### Records shown

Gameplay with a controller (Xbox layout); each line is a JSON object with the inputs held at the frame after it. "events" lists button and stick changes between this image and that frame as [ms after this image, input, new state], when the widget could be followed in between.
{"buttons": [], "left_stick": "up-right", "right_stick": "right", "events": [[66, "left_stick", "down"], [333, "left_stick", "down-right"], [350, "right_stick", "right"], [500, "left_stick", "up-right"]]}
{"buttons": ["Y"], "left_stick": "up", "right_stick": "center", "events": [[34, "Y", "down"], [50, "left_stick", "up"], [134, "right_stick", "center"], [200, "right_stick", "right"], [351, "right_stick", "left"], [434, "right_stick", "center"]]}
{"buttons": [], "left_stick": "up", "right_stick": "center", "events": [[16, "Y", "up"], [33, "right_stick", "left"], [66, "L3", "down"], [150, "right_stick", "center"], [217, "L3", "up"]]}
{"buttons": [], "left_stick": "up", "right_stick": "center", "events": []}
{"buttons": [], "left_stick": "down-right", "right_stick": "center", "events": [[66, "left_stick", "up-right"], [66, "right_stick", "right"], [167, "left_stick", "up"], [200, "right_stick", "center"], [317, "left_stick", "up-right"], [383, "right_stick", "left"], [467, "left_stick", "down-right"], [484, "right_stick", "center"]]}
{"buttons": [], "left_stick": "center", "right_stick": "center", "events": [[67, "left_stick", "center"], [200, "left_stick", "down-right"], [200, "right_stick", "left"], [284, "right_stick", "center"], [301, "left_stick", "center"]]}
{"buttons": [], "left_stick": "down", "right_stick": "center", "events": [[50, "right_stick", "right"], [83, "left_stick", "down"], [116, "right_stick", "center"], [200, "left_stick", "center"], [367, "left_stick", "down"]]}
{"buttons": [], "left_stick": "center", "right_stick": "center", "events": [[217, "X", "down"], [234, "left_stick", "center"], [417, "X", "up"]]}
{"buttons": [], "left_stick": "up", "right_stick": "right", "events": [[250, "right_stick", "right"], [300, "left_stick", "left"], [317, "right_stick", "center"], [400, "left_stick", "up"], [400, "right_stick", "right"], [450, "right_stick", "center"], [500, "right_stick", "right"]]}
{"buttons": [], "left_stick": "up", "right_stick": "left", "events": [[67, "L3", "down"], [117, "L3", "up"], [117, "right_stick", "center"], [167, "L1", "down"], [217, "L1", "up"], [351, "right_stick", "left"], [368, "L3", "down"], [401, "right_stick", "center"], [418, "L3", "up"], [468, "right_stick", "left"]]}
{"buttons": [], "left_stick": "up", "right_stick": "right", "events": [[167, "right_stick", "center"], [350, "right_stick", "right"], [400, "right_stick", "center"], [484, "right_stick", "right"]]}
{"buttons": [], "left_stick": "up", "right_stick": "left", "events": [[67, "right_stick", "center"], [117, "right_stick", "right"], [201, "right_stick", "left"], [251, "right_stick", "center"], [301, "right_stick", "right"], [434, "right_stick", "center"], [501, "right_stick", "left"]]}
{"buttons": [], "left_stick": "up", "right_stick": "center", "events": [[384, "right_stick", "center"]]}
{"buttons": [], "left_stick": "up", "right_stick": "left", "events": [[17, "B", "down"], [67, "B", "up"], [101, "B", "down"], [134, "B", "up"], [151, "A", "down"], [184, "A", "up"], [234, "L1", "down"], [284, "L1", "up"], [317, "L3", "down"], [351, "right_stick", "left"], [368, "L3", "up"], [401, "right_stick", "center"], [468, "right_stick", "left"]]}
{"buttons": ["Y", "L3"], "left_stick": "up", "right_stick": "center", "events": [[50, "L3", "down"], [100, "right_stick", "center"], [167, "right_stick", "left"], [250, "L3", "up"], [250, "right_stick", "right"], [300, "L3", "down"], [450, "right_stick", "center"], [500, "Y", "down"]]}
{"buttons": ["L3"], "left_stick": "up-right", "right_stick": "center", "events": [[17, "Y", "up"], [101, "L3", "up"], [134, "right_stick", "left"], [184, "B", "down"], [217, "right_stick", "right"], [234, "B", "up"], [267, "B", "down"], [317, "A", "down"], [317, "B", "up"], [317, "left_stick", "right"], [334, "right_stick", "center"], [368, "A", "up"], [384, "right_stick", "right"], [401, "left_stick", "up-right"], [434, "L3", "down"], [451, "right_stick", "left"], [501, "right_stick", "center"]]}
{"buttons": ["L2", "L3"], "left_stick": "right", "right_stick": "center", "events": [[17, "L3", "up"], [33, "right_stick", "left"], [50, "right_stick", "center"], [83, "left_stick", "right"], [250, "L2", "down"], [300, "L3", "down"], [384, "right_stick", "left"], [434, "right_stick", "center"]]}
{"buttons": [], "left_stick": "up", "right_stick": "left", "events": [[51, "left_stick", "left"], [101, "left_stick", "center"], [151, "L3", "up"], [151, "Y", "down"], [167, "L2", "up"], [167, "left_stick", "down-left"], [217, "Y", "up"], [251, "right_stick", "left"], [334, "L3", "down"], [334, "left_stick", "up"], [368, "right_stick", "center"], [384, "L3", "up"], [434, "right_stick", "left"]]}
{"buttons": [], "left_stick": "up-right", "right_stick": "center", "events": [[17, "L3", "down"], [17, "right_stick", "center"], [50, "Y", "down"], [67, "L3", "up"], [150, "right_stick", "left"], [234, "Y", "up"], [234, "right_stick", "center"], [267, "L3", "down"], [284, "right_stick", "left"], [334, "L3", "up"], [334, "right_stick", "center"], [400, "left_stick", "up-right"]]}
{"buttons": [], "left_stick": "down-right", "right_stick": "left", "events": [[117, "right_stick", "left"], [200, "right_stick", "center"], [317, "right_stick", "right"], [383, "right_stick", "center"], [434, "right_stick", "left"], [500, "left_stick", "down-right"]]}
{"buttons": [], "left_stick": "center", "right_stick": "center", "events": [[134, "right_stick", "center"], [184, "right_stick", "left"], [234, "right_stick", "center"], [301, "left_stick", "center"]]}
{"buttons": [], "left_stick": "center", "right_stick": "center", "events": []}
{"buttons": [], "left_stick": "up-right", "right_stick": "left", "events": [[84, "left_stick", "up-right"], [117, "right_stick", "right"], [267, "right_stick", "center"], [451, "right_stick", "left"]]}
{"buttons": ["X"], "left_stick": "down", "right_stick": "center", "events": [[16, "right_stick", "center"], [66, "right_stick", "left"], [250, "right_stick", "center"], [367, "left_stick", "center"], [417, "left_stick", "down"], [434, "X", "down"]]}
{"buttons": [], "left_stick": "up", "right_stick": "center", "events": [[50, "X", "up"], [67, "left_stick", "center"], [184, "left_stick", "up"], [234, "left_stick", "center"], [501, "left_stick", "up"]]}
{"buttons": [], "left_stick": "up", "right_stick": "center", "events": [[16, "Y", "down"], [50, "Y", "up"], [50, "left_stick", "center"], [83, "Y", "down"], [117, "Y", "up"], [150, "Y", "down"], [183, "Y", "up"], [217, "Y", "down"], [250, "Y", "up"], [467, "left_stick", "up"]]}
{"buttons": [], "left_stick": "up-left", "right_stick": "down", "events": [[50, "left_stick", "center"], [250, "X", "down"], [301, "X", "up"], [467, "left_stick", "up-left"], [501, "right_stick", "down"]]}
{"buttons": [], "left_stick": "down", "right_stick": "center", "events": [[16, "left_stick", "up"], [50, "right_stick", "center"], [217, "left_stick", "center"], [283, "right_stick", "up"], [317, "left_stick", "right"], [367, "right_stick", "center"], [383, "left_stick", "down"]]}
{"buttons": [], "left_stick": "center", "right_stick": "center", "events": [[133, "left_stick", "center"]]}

######

§ **What you have to do**
Retype the data. Every line must match the original exactly.

§ **Answer to the problem**
Gameplay with a controller (Xbox layout); each line is a JSON object with the inputs held at the frame after it. "events" lists button and stick changes between this image and that frame as [ms after this image, input, new state], when the widget could be followed in between.
{"buttons": [], "left_stick": "up-right", "right_stick": "right", "events": [[66, "left_stick", "down"], [333, "left_stick", "down-right"], [350, "right_stick", "right"], [500, "left_stick", "up-right"]]}
{"buttons": ["Y"], "left_stick": "up", "right_stick": "center", "events": [[34, "Y", "down"], [50, "left_stick", "up"], [134, "right_stick", "center"], [200, "right_stick", "right"], [351, "right_stick", "left"], [434, "right_stick", "center"]]}
{"buttons": [], "left_stick": "up", "right_stick": "center", "events": [[16, "Y", "up"], [33, "right_stick", "left"], [66, "L3", "down"], [150, "right_stick", "center"], [217, "L3", "up"]]}
{"buttons": [], "left_stick": "up", "right_stick": "center", "events": []}
{"buttons": [], "left_stick": "down-right", "right_stick": "center", "events": [[66, "left_stick", "up-right"], [66, "right_stick", "right"], [167, "left_stick", "up"], [200, "right_stick", "center"], [317, "left_stick", "up-right"], [383, "right_stick", "left"], [467, "left_stick", "down-right"], [484, "right_stick", "center"]]}
{"buttons": [], "left_stick": "center", "right_stick": "center", "events": [[67, "left_stick", "center"], [200, "left_stick", "down-right"], [200, "right_stick", "left"], [284, "right_stick", "center"], [301, "left_stick", "center"]]}
{"buttons": [], "left_stick": "down", "right_stick": "center", "events": [[50, "right_stick", "right"], [83, "left_stick", "down"], [116, "right_stick", "center"], [200, "left_stick", "center"], [367, "left_stick", "down"]]}
{"buttons": [], "left_stick": "center", "right_stick": "center", "events": [[217, "X", "down"], [234, "left_stick", "center"], [417, "X", "up"]]}
{"buttons": [], "left_stick": "up", "right_stick": "right", "events": [[250, "right_stick", "right"], [300, "left_stick", "left"], [317, "right_stick", "center"], [400, "left_stick", "up"], [400, "right_stick", "right"], [450, "right_stick", "center"], [500, "right_stick", "right"]]}
{"buttons": [], "left_stick": "up", "right_stick": "left", "events": [[67, "L3", "down"], [117, "L3", "up"], [117, "right_stick", "center"], [167, "L1", "down"], [217, "L1", "up"], [351, "right_stick", "left"], [368, "L3", "down"], [401, "right_stick", "center"], [418, "L3", "up"], [468, "right_stick", "left"]]}
{"buttons": [], "left_stick": "up", "right_stick": "right", "events": [[167, "right_stick", "center"], [350, "right_stick", "right"], [400, "right_stick", "center"], [484, "right_stick", "right"]]}
{"buttons": [], "left_stick": "up", "right_stick": "left", "events": [[67, "right_stick", "center"], [117, "right_stick", "right"], [201, "right_stick", "left"], [251, "right_stick", "center"], [301, "right_stick", "right"], [434, "right_stick", "center"], [501, "right_stick", "left"]]}
{"buttons": [], "left_stick": "up", "right_stick": "center", "events": [[384, "right_stick", "center"]]}
{"buttons": [], "left_stick": "up", "right_stick": "left", "events": [[17, "B", "down"], [67, "B", "up"], [101, "B", "down"], [134, "B", "up"], [151, "A", "down"], [184, "A", "up"], [234, "L1", "down"], [284, "L1", "up"], [317, "L3", "down"], [351, "right_stick", "left"], [368, "L3", "up"], [401, "right_stick", "center"], [468, "right_stick", "left"]]}
{"buttons": ["Y", "L3"], "left_stick": "up", "right_stick": "center", "events": [[50, "L3", "down"], [100, "right_stick", "center"], [167, "right_stick", "left"], [250, "L3", "up"], [250, "right_stick", "right"], [300, "L3", "down"], [450, "right_stick", "center"], [500, "Y", "down"]]}
{"buttons": ["L3"], "left_stick": "up-right", "right_stick": "center", "events": [[17, "Y", "up"], [101, "L3", "up"], [134, "right_stick", "left"], [184, "B", "down"], [217, "right_stick", "right"], [234, "B", "up"], [267, "B", "down"], [317, "A", "down"], [317, "B", "up"], [317, "left_stick", "right"], [334, "right_stick", "center"], [368, "A", "up"], [384, "right_stick", "right"], [401, "left_stick", "up-right"], [434, "L3", "down"], [451, "right_stick", "left"], [501, "right_stick", "center"]]}
{"buttons": ["L2", "L3"], "left_stick": "right", "right_stick": "center", "events": [[17, "L3", "up"], [33, "right_stick", "left"], [50, "right_stick", "center"], [83, "left_stick", "right"], [250, "L2", "down"], [300, "L3", "down"], [384, "right_stick", "left"], [434, "right_stick", "center"]]}
{"buttons": [], "left_stick": "up", "right_stick": "left", "events": [[51, "left_stick", "left"], [101, "left_stick", "center"], [151, "L3", "up"], [151, "Y", "down"], [167, "L2", "up"], [167, "left_stick", "down-left"], [217, "Y", "up"], [251, "right_stick", "left"], [334, "L3", "down"], [334, "left_stick", "up"], [368, "right_stick", "center"], [384, "L3", "up"], [434, "right_stick", "left"]]}
{"buttons": [], "left_stick": "up-right", "right_stick": "center", "events": [[17, "L3", "down"], [17, "right_stick", "center"], [50, "Y", "down"], [67, "L3", "up"], [150, "right_stick", "left"], [234, "Y", "up"], [234, "right_stick", "center"], [267, "L3", "down"], [284, "right_stick", "left"], [334, "L3", "up"], [334, "right_stick", "center"], [400, "left_stick", "up-right"]]}
{"buttons": [], "left_stick": "down-right", "right_stick": "left", "events": [[117, "right_stick", "left"], [200, "right_stick", "center"], [317, "right_stick", "right"], [383, "right_stick", "center"], [434, "right_stick", "left"], [500, "left_stick", "down-right"]]}
{"buttons": [], "left_stick": "center", "right_stick": "center", "events": [[134, "right_stick", "center"], [184, "right_stick", "left"], [234, "right_stick", "center"], [301, "left_stick", "center"]]}
{"buttons": [], "left_stick": "center", "right_stick": "center", "events": []}
{"buttons": [], "left_stick": "up-right", "right_stick": "left", "events": [[84, "left_stick", "up-right"], [117, "right_stick", "right"], [267, "right_stick", "center"], [451, "right_stick", "left"]]}
{"buttons": ["X"], "left_stick": "down", "right_stick": "center", "events": [[16, "right_stick", "center"], [66, "right_stick", "left"], [250, "right_stick", "center"], [367, "left_stick", "center"], [417, "left_stick", "down"], [434, "X", "down"]]}
{"buttons": [], "left_stick": "up", "right_stick": "center", "events": [[50, "X", "up"], [67, "left_stick", "center"], [184, "left_stick", "up"], [234, "left_stick", "center"], [501, "left_stick", "up"]]}
{"buttons": [], "left_stick": "up", "right_stick": "center", "events": [[16, "Y", "down"], [50, "Y", "up"], [50, "left_stick", "center"], [83, "Y", "down"], [117, "Y", "up"], [150, "Y", "down"], [183, "Y", "up"], [217, "Y", "down"], [250, "Y", "up"], [467, "left_stick", "up"]]}
{"buttons": [], "left_stick": "up-left", "right_stick": "down", "events": [[50, "left_stick", "center"], [250, "X", "down"], [301, "X", "up"], [467, "left_stick", "up-left"], [501, "right_stick", "down"]]}
{"buttons": [], "left_stick": "down", "right_stick": "center", "events": [[16, "left_stick", "up"], [50, "right_stick", "center"], [217, "left_stick", "center"], [283, "right_stick", "up"], [317, "left_stick", "right"], [367, "right_stick", "center"], [383, "left_stick", "down"]]}
{"buttons": [], "left_stick": "center", "right_stick": "center", "events": [[133, "left_stick", "center"]]}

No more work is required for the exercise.